Work to be completed ::
Some of the lines below need repeating. Reproduce exactly those between the lines holding "### Fixed Band EQs" and "-16.31 dB |", inclusive.

Materials provided ::
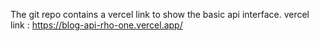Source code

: The git repo contains a vercel link to show the basic api interface.
vercel link : https://blog-api-rho-one.vercel.app/
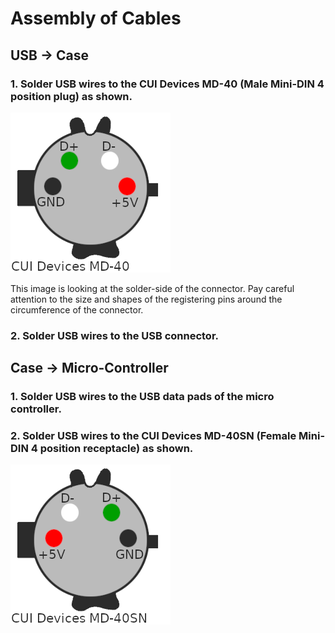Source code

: # Assembly of Cables

## USB -> Case

### 1. Solder USB wires to the CUI Devices MD-40 (Male Mini-DIN 4 position plug) as shown.

![MD-40](./assets/cable_usb_md40_wire_guide.png)

This image is looking at the solder-side of the connector. Pay careful attention to the size and shapes of the registering pins around the circumference of the connector.

### 2. Solder USB wires to the USB connector.


## Case -> Micro-Controller

### 1. Solder USB wires to the USB data pads of the micro controller.

### 2. Solder USB wires to the CUI Devices MD-40SN (Female Mini-DIN 4 position receptacle) as shown.

![MD-40SN](./assets/cable_usb_md40sn_wire_guide.png)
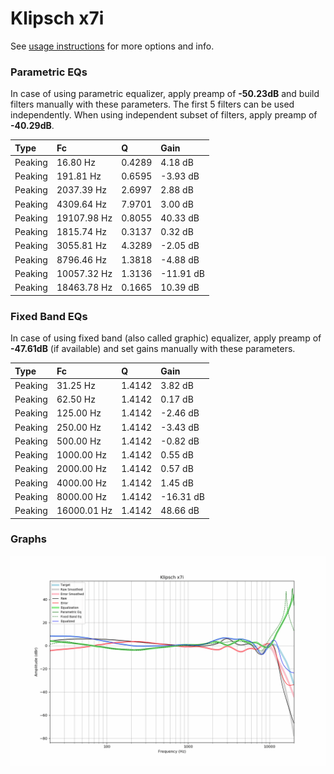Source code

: # Klipsch x7i
See [usage instructions](https://github.com/jaakkopasanen/AutoEq#usage) for more options and info.

### Parametric EQs
In case of using parametric equalizer, apply preamp of **-50.23dB** and build filters manually
with these parameters. The first 5 filters can be used independently.
When using independent subset of filters, apply preamp of **-40.29dB**.

| Type    | Fc          |      Q | Gain      |
|:--------|:------------|:-------|:----------|
| Peaking | 16.80 Hz    | 0.4289 | 4.18 dB   |
| Peaking | 191.81 Hz   | 0.6595 | -3.93 dB  |
| Peaking | 2037.39 Hz  | 2.6997 | 2.88 dB   |
| Peaking | 4309.64 Hz  | 7.9701 | 3.00 dB   |
| Peaking | 19107.98 Hz | 0.8055 | 40.33 dB  |
| Peaking | 1815.74 Hz  | 0.3137 | 0.32 dB   |
| Peaking | 3055.81 Hz  | 4.3289 | -2.05 dB  |
| Peaking | 8796.46 Hz  | 1.3818 | -4.88 dB  |
| Peaking | 10057.32 Hz | 1.3136 | -11.91 dB |
| Peaking | 18463.78 Hz | 0.1665 | 10.39 dB  |

### Fixed Band EQs
In case of using fixed band (also called graphic) equalizer, apply preamp of **-47.61dB**
(if available) and set gains manually with these parameters.

| Type    | Fc          |      Q | Gain      |
|:--------|:------------|:-------|:----------|
| Peaking | 31.25 Hz    | 1.4142 | 3.82 dB   |
| Peaking | 62.50 Hz    | 1.4142 | 0.17 dB   |
| Peaking | 125.00 Hz   | 1.4142 | -2.46 dB  |
| Peaking | 250.00 Hz   | 1.4142 | -3.43 dB  |
| Peaking | 500.00 Hz   | 1.4142 | -0.82 dB  |
| Peaking | 1000.00 Hz  | 1.4142 | 0.55 dB   |
| Peaking | 2000.00 Hz  | 1.4142 | 0.57 dB   |
| Peaking | 4000.00 Hz  | 1.4142 | 1.45 dB   |
| Peaking | 8000.00 Hz  | 1.4142 | -16.31 dB |
| Peaking | 16000.01 Hz | 1.4142 | 48.66 dB  |

### Graphs
![](./Klipsch%20x7i.png)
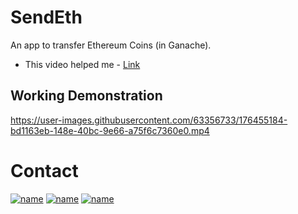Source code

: # SendEth

An app to transfer Ethereum Coins (in Ganache).

- This video helped me - [Link](https://youtu.be/jaMFEOCq_1s)


## Working Demonstration

https://user-images.githubusercontent.com/63356733/176455184-bd1163eb-148e-40bc-9e66-a75f6c7360e0.mp4

# Contact 

[![name](https://img.shields.io/badge/Instagram-E4405F?style=for-the-badge&logo=instagram&logoColor=white)](https://www.instagram.com/hackersarena0/) [![name](	https://img.shields.io/badge/Twitter-1DA1F2?style=for-the-badge&logo=twitter&logoColor=white)](https://twitter.com/n4kb4) [![name](https://img.shields.io/badge/LinkedIn-0077B5?style=for-the-badge&logo=linkedin&logoColor=white)](https://www.linkedin.com/in/ashharali/)  
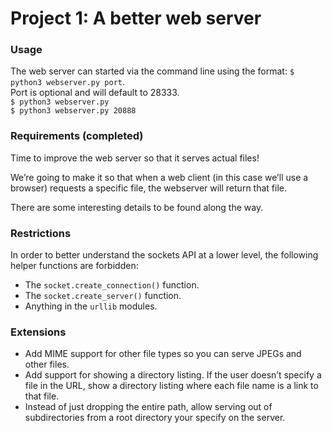 # Project 1: A better web server
### Usage
The web server can started via the command line using the format: `$ python3 webserver.py port`.</br>
Port is optional and will default to 28333.</br>
`$ python3 webserver.py` </br>
`$ python3 webserver.py 20888`

### Requirements (completed)
Time to improve the web server so that it serves actual files!

We’re going to make it so that when a web client (in this case we’ll use a browser) requests a specific file, the webserver will return that file.

There are some interesting details to be found along the way.

### Restrictions
In order to better understand the sockets API at a lower level, the following helper functions are forbidden:
- The `socket.create_connection()` function.
- The `socket.create_server()` function.
- Anything in the `urllib` modules.

### Extensions
- Add MIME support for other file types so you can serve JPEGs and other files.
- Add support for showing a directory listing. If the user doesn’t specify a file in the URL, show a directory listing where each file name is a link to that file.
- Instead of just dropping the entire path, allow serving out of subdirectories from a root directory your specify on the server.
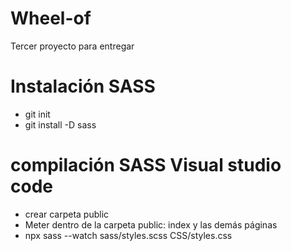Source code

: # Wheel-of
Tercer proyecto para entregar

# Instalación SASS
<ul><li>git init</li><li>git install -D sass</ul>

# compilación SASS Visual studio code
<ul><li>crear carpeta public</li><li>Meter dentro de la carpeta public: index y las demás páginas</li><li>npx sass --watch sass/styles.scss CSS/styles.css</li></ul>
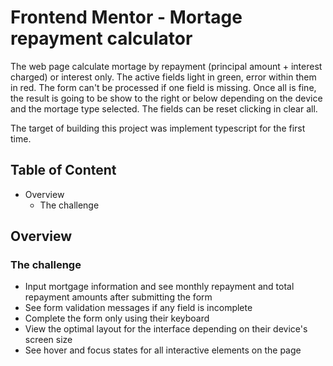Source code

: # Frontend Mentor - Mortage repayment calculator

The web page calculate mortage by repayment (principal amount + interest charged) or interest only. The active fields light in green, error within them in red. The form can't be processed if one field is missing. Once all is fine, the result is going to be show to the right or below depending on the device and the mortage type selected. The fields can be reset clicking in clear all.

The target of building this project was implement typescript for the first time. 

## Table of Content

- Overview
  - The challenge
 
## Overview

### The challenge

- Input mortgage information and see monthly repayment and total repayment amounts after submitting the form
- See form validation messages if any field is incomplete
- Complete the form only using their keyboard
- View the optimal layout for the interface depending on their device's screen size
- See hover and focus states for all interactive elements on the page
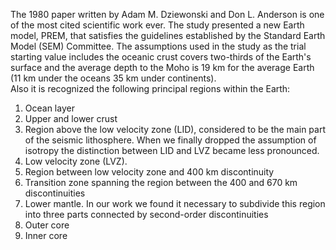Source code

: The 1980 paper written by Adam M. Dziewonski and Don L. Anderson is one of the most cited scientific work ever. The study presented a new Earth model, PREM, that satisfies the guidelines established by the Standard Earth Model (SEM) Committee. The assumptions used in the study as the trial starting value includes the oceanic crust covers two-thirds of the Earth's surface and the average depth to the Moho is 19 km for the average Earth (11 km under the oceans 35 km under continents).   
Also it is recognized the following principal regions within the Earth:  
1. Ocean layer
2. Upper and lower crust
3. Region above the low velocity zone (LID), considered to be the main part of the seismic lithosphere. When we finally dropped the assumption of isotropy the distinction between LID and LVZ became less pronounced.
4. Low velocity zone (LVZ).
5. Region between low velocity zone and 400 km discontinuity
6. Transition zone spanning the region between the 400 and 670 km discontinuities
7. Lower mantle. In our work we found it necessary to subdivide this region into three parts connected by second-order discontinuities
8. Outer core
9. Inner core

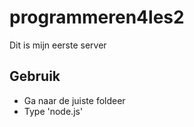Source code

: # programmeren4les2

Dit is mijn eerste server

## Gebruik
- Ga naar de juiste foldeer
- Type 'node.js'
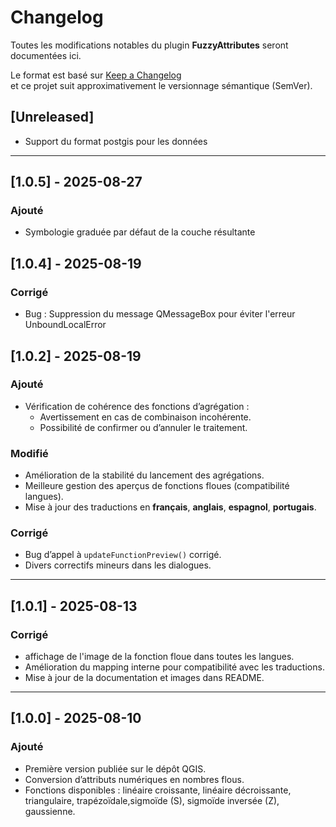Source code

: # Changelog  
Toutes les modifications notables du plugin **FuzzyAttributes** seront documentées ici.  

Le format est basé sur [Keep a Changelog](https://keepachangelog.com/fr/1.0.0/)  
et ce projet suit approximativement le versionnage sémantique (SemVer).  
## [Unreleased]
- Support du format postgis pour les données

---
## [1.0.5] - 2025-08-27 
### Ajouté
- Symbologie graduée par défaut de la couche résultante  

## [1.0.4] - 2025-08-19


### Corrigé
- Bug : Suppression du message QMessageBox pour éviter l'erreur UnboundLocalError
## [1.0.2] - 2025-08-19
### Ajouté
- Vérification de cohérence des fonctions d’agrégation :  
  - Avertissement en cas de combinaison incohérente.  
  - Possibilité de confirmer ou d’annuler le traitement.  

### Modifié
- Amélioration de la stabilité du lancement des agrégations.  
- Meilleure gestion des aperçus de fonctions floues (compatibilité langues).  
- Mise à jour des traductions en **français**, **anglais**, **espagnol**, **portugais**.  

### Corrigé
- Bug d’appel à `updateFunctionPreview()` corrigé.  
- Divers correctifs mineurs dans les dialogues.  

---

## [1.0.1] - 2025-08-13

### Corrigé
- affichage de l'image de la fonction floue dans toutes les langues.
- Amélioration du mapping interne pour compatibilité avec les traductions.
- Mise à jour de la documentation et images dans README.
---

## [1.0.0] - 2025-08-10
### Ajouté
- Première version publiée sur le dépôt QGIS.  
- Conversion d’attributs numériques en nombres flous.  
- Fonctions disponibles : linéaire croissante, linéaire décroissante, triangulaire, trapézoïdale,sigmoïde (S), sigmoïde inversée (Z), gaussienne.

Exercise output ::
### Fixed Band EQs
In case of using fixed band (also called graphic) equalizer, apply preamp of **-47.61dB**
(if available) and set gains manually with these parameters.

| Type    | Fc          |      Q | Gain      |
|:--------|:------------|:-------|:----------|
| Peaking | 31.25 Hz    | 1.4142 | 3.82 dB   |
| Peaking | 62.50 Hz    | 1.4142 | 0.17 dB   |
| Peaking | 125.00 Hz   | 1.4142 | -2.46 dB  |
| Peaking | 250.00 Hz   | 1.4142 | -3.43 dB  |
| Peaking | 500.00 Hz   | 1.4142 | -0.82 dB  |
| Peaking | 1000.00 Hz  | 1.4142 | 0.55 dB   |
| Peaking | 2000.00 Hz  | 1.4142 | 0.57 dB   |
| Peaking | 4000.00 Hz  | 1.4142 | 1.45 dB   |
| Peaking | 8000.00 Hz  | 1.4142 | -16.31 dB |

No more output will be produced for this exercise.